**THE PROBLEM**
Copy, word for word, everything in the rows from the line containing "Reading right to" through the end of the rows, both ends included. Leave the pictures out of your copy.
┌─ THE RECORDS
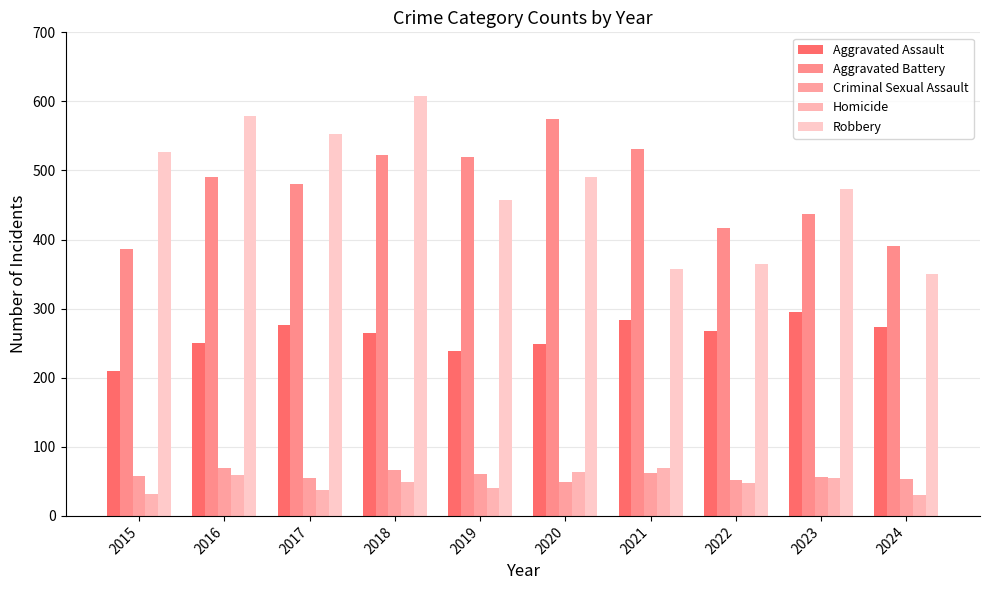

What are all the series names shown in the legend?

Aggravated Assault, Aggravated Battery, Criminal Sexual Assault, Homicide, Robbery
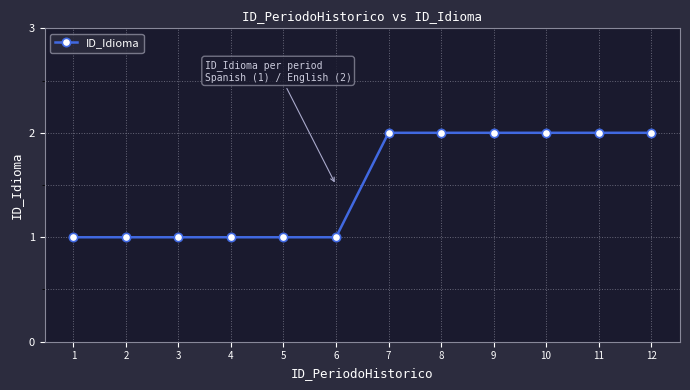

Reading right to left, list all the values displayed in this chart.

12=2	11=2	10=2	9=2	8=2	7=2	6=1	5=1	4=1	3=1	2=1	1=1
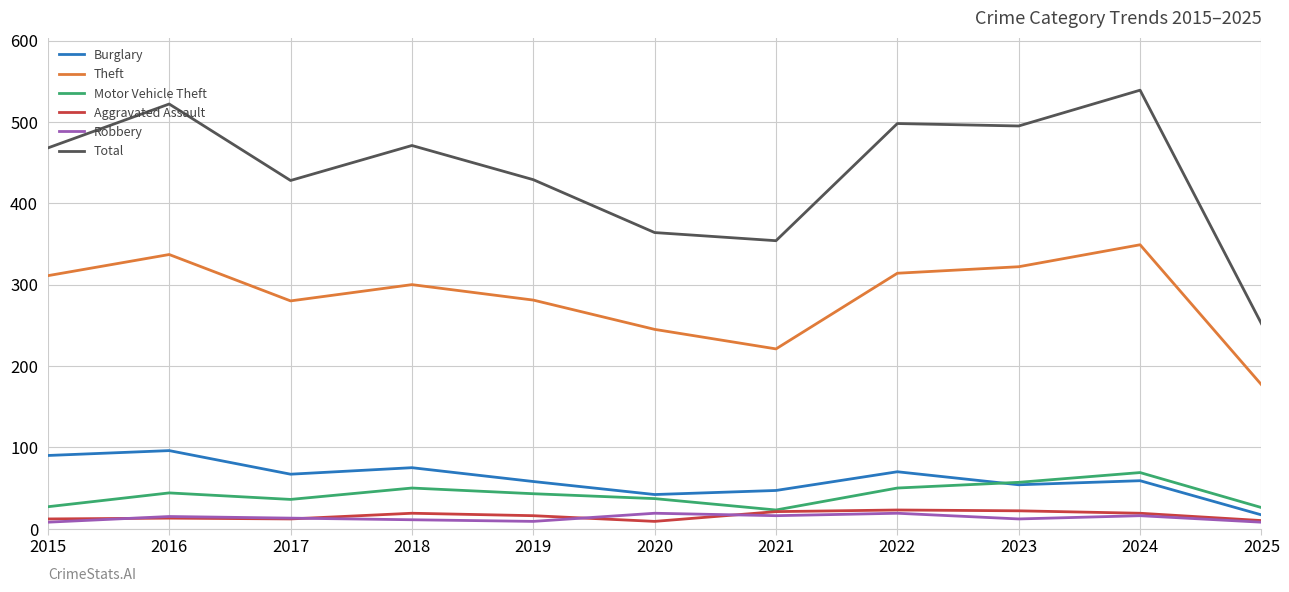

True or false: Motor Vehicle Theft and Theft intersect in this chart.

False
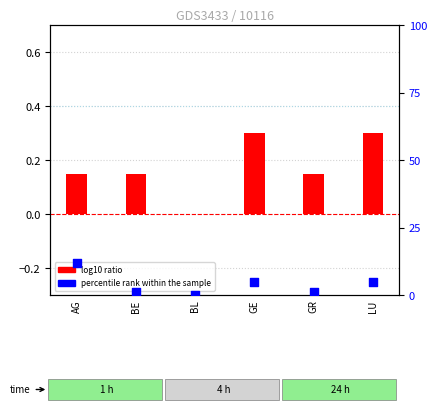

What are all the series names shown in the legend?

log10 ratio, percentile rank within the sample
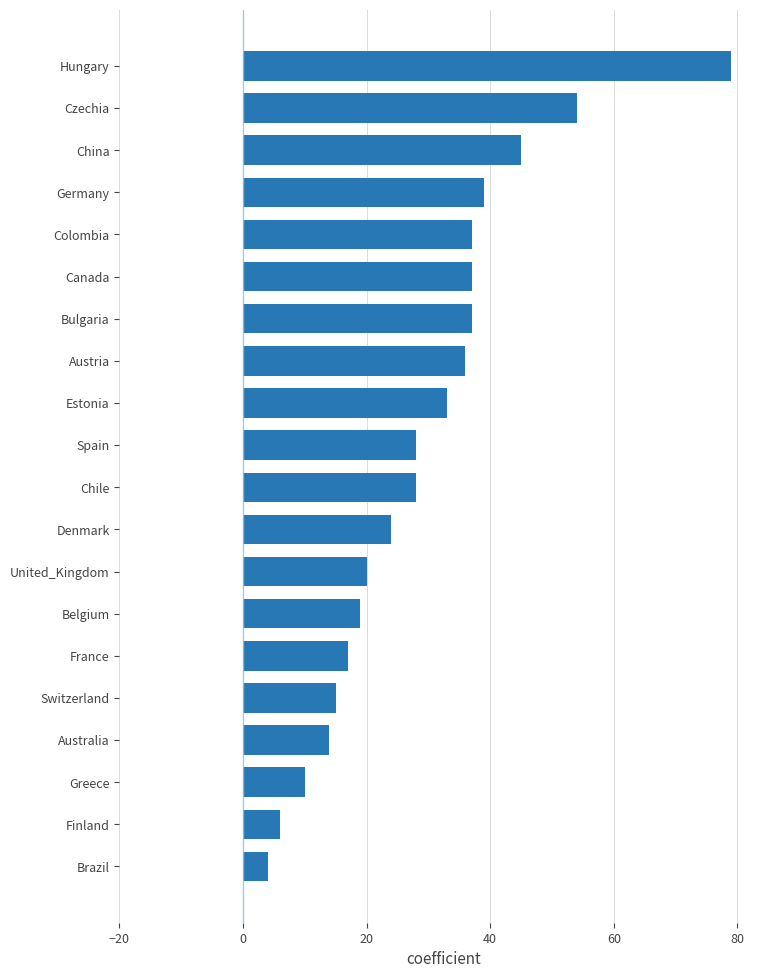

How many data points does each series have?

20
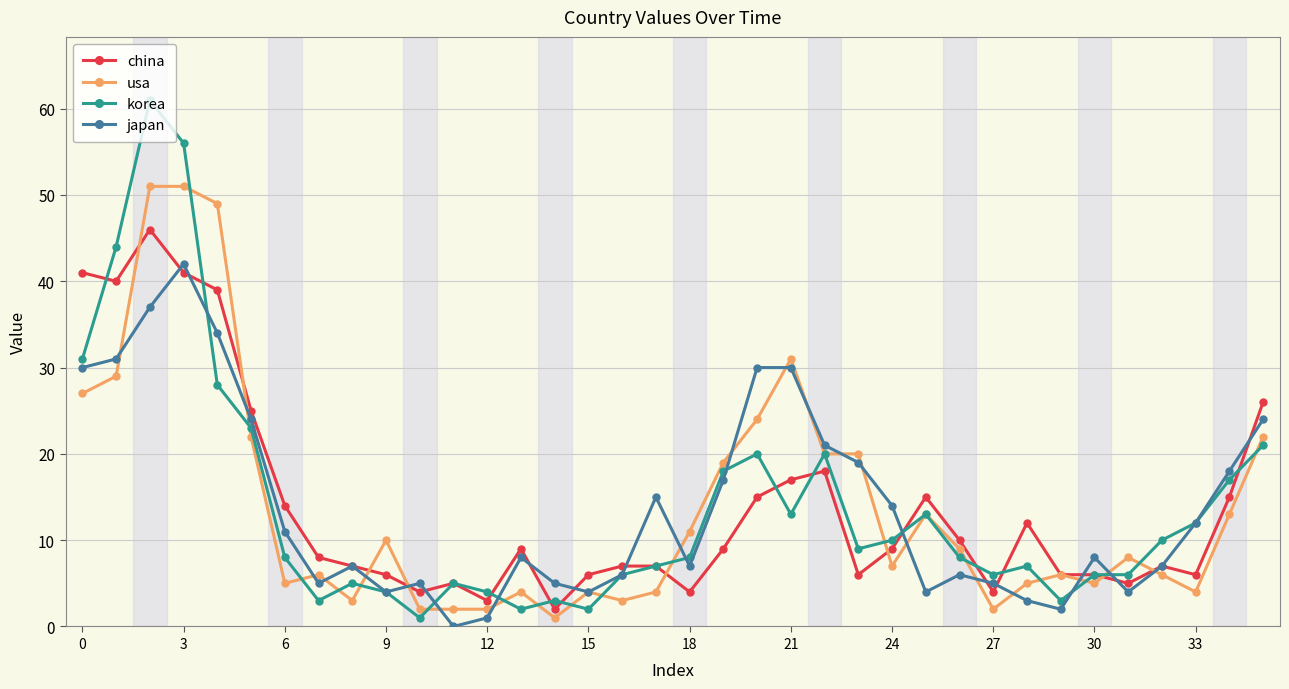

What is the greatest value displayed?

61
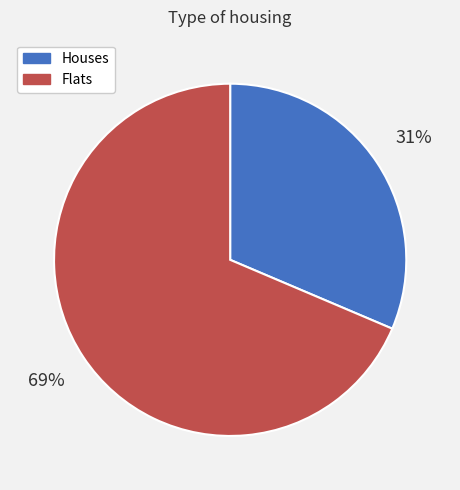

To the nearest percent, what is the average slice percentage?

50%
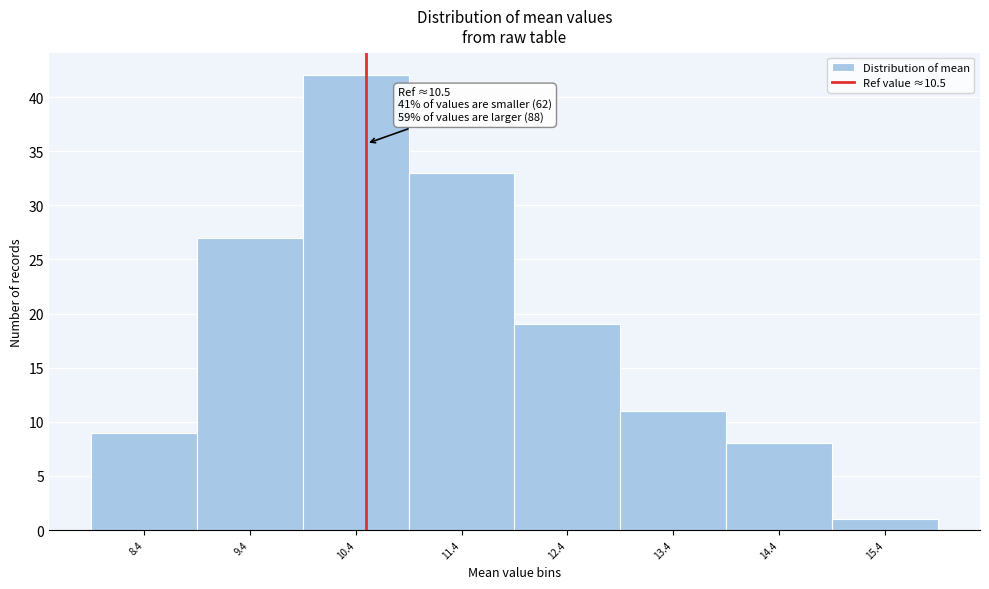

Over which range of the x-axis is the bar tallest?

9.9 to 10.9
└─
**RESULT BELOW**
Reading right to left, list all the values displayed in this chart.

12=2	11=2	10=2	9=2	8=2	7=2	6=1	5=1	4=1	3=1	2=1	1=1

True or false: Motor Vehicle Theft and Theft intersect in this chart.

False

What are all the series names shown in the legend?

log10 ratio, percentile rank within the sample

How many data points does each series have?

20

What is the greatest value displayed?

61

To the nearest percent, what is the average slice percentage?

50%

Over which range of the x-axis is the bar tallest?

9.9 to 10.9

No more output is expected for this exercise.